Last Friday we had a walk around Ripon, taking in the cathedral and finishing at Appleton’s the butchers for some proper sausage, proper bacon and a couple of cracking pork pies.
River Skell, Ripon Cathedral in the background
Like most large churches, Ripon Cathedral has undergone several phases of development and extension, the oldest part being a Saxon crypt dating from 672.
The East front
Angle of the North Transept and The Choir
Norman arches on the North Transept, Gothic on The Choir.
The early 13thC West Front is the impressive and awe-inspiring main entrance.
Inside, the spectacular workmanship continues…
Looking down the Nave to the Choir and the High Alter
The screen behind the alter is decorated with representatives of past Bishops and the odd King
The organ sits between the Crossing and the Choir, the organist sitting high above the congregation.
The organ and organists seat, through the arch is the Crossing and the Nave
The carved screens around the Choir must have taken many hours of painstaking work.
Even the ceilings reflect the majesty of the building. In stone above the sides of the Choir…
…and in timber
Then there’s the more delicate decorative feature of the stained glass.
Finally, the oldest part of the church lies beneath the Crossing.
St. Wilfrid’s Crypt dates from 672, and was probably created by Wilfrid to represent Christ’s tomb. It’s still a place of pilgrimage.
These buildings were designed to inspire awe and reflect the glory of God, they got it right here. I could have spent several hours just taking in the atmosphere of over 1200 years of worship, but we had to get back to the boat and move up to the marina, ready to collect a car from Enterprise for the weekend.
Looking back down Kirkgate from the West Front
With a smart Volkswagon Passat available, it seemed a shame not to go somewhere on Saturday, so we went off across the North York Moors, ending up at Whitby.
Neil and Val (and Meg) in front of the natural depression of the Hole of Horcum
Whitby was heaving, unsurprising on such a fine day.
Crab pots in the inner harbour
The outer harbour
The trip boats were doing a roaring trade, this is the retired RNLI lifeboat Ann Hepworth
The locals were on the lookout for scraps disposed from the fishing boats.
Yesterday we were on the road at 06:00, arriving at South Shields at around quarter past seven. I left Mags, Neil, Val and Meg there and caught the bus into Newcastle and the start line of the Great North Run.

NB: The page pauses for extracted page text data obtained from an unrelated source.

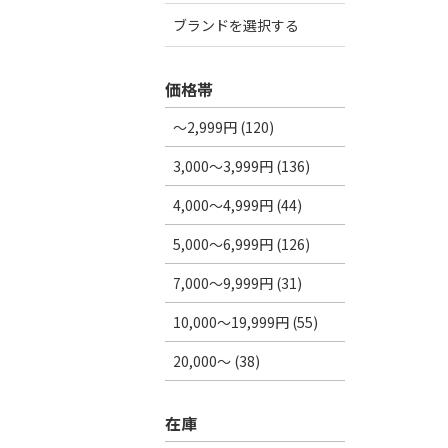
ブランドを選択する
価格帯
～2,999円 (120)
3,000～3,999円 (136)
4,000～4,999円 (44)
5,000～6,999円 (126)
7,000～9,999円 (31)
10,000～19,999円 (55)
20,000～ (38)
在庫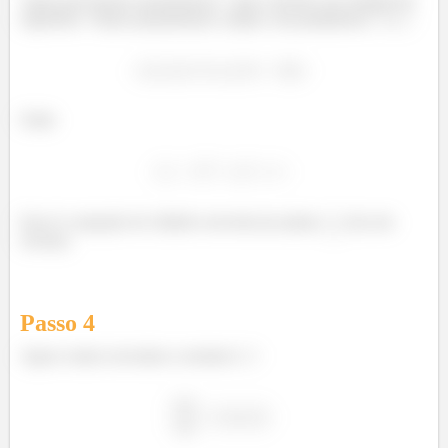
Agora precisamos parametrizar
para calcular essa integral de
superfície. Vamos parametrizar o plano com parâmetros
e
:
Onde
Essa é a equação do cilindro reescrita (no plano
vira um
círculo).
Passo
4
Agora vamos encontrar a normal a
: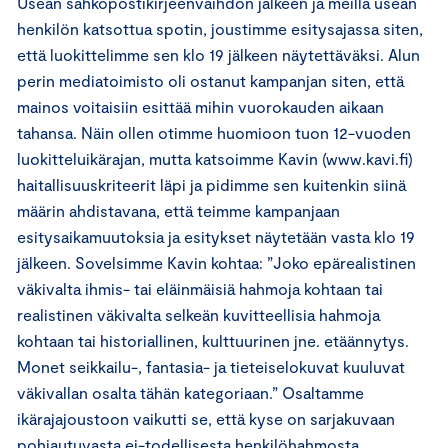
Usean sähköpostikirjeenvaihdon jälkeen ja meillä usean
henkilön katsottua spotin, joustimme esitysajassa siten,
että luokittelimme sen klo 19 jälkeen näytettäväksi. Alun
perin mediatoimisto oli ostanut kampanjan siten, että
mainos voitaisiin esittää mihin vuorokauden aikaan
tahansa. Näin ollen otimme huomioon tuon 12-vuoden
luokitteluikärajan, mutta katsoimme Kavin (www.kavi.fi)
haitallisuuskriteerit läpi ja pidimme sen kuitenkin siinä
määrin ahdistavana, että teimme kampanjaan
esitysaikamuutoksia ja esitykset näytetään vasta klo 19
jälkeen. Sovelsimme Kavin kohtaa: ”Joko epärealistinen
väkivalta ihmis- tai eläinmäisiä hahmoja kohtaan tai
realistinen väkivalta selkeän kuvitteellisia hahmoja
kohtaan tai historiallinen, kulttuurinen jne. etäännytys.
Monet seikkailu-, fantasia- ja tieteiselokuvat kuuluvat
väkivallan osalta tähän kategoriaan.” Osaltamme
ikärajajoustoon vaikutti se, että kyse on sarjakuvaan
pohjautuvasta ei-todellisesta henkilöhahmosta.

The start zone is ¾ of a mile long, it has to be to accommodate 55,000 runners.
Even time for a bit of celebrity spotting.
Chris Chittell and Tony Audenshaw, stars of Emmerdale
Unfortunately the two headline athletes, Mo Farah and Haile Gebrselassie, had decided not to run after all, although Mo was on the start rostrum, high-fiving some of the thousands streaming past.
I’d already decided to take it easy this year, with the problems I’ve had with the ligaments in my left foot I didn’t want to risk having to drop out.
It was a close run thing though, the painkillers wore off by the end of mile three, I was limping by 9, and nearly packed it in then, but thought, what the hell, I’m nearly there, so pushed on to finish in a painful 2:04.
I hobbled back to join the rest of the gang, who had meanwhile been joined by another of Mags’ sons, Howard, and grand-daughters Melanie and Zoe, with their children Emma, Nichola, Demi and Kyle.
We set off back to Ripon and everyone else turned up shortly afterwards, much to Mag’s surprise and delight. I don’t think we’ve had eleven bodies on board before, it was a little cramped and I had to organise the seating arrangements or we were leaning quite a bit, but we had a really good, if somewhat noisy, afternoon. Sorry no pictures. Much too busy.
Today has been a quiet day. Neil and Val went back to Ingleton with Howard last evening, so it’s been just us. A lie in this morning, then some shopping on the way to drop the car back to Harrogate. The coalman has delivered to the marina this afternoon, so we got four bags off him. The forecast is for a chillier week ahead, and the stove won’t stay in overnight on wood.
We’ll be heading out of the marina tomorrow, probably back to Boroughbridge. We’ll toddle off steadily south, spending a couple of days in York. When we reach Knottingley we’ll have a decision to make. Go west and take the Aire and Calder and the Huddersfield Canals over the Pennines, use the Leeds and Liverpool and then down towards Manchester, or retrace our journey back down the Trent. We’ll see…
Thanks everyone for your support and sponsorship for the race. It may be my last... bits are starting to wrong too often!